*JOB:*
Only the lines from the one containing "Energía Renovable" through the last line of the material should be returned, each exactly as it stands.

*DATA SHOWN:*
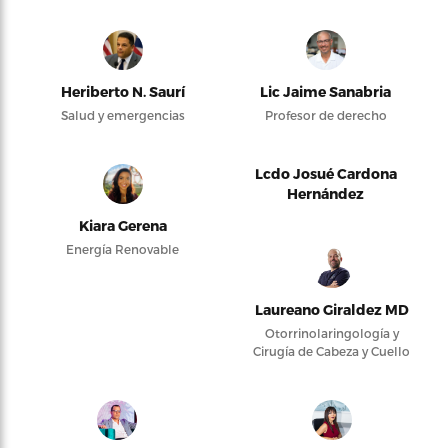
Heriberto N. Saurí
Lic Jaime Sanabria
Salud y emergencias
Profesor de derecho
Lcdo Josué Cardona
Hernández
Kiara Gerena
Energía Renovable
Laureano Giraldez MD
Otorrinolaringología y
Cirugía de Cabeza y Cuello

*OUTPUT OF THE EXERCISE:*
Energía Renovable
Laureano Giraldez MD
Otorrinolaringología y
Cirugía de Cabeza y Cuello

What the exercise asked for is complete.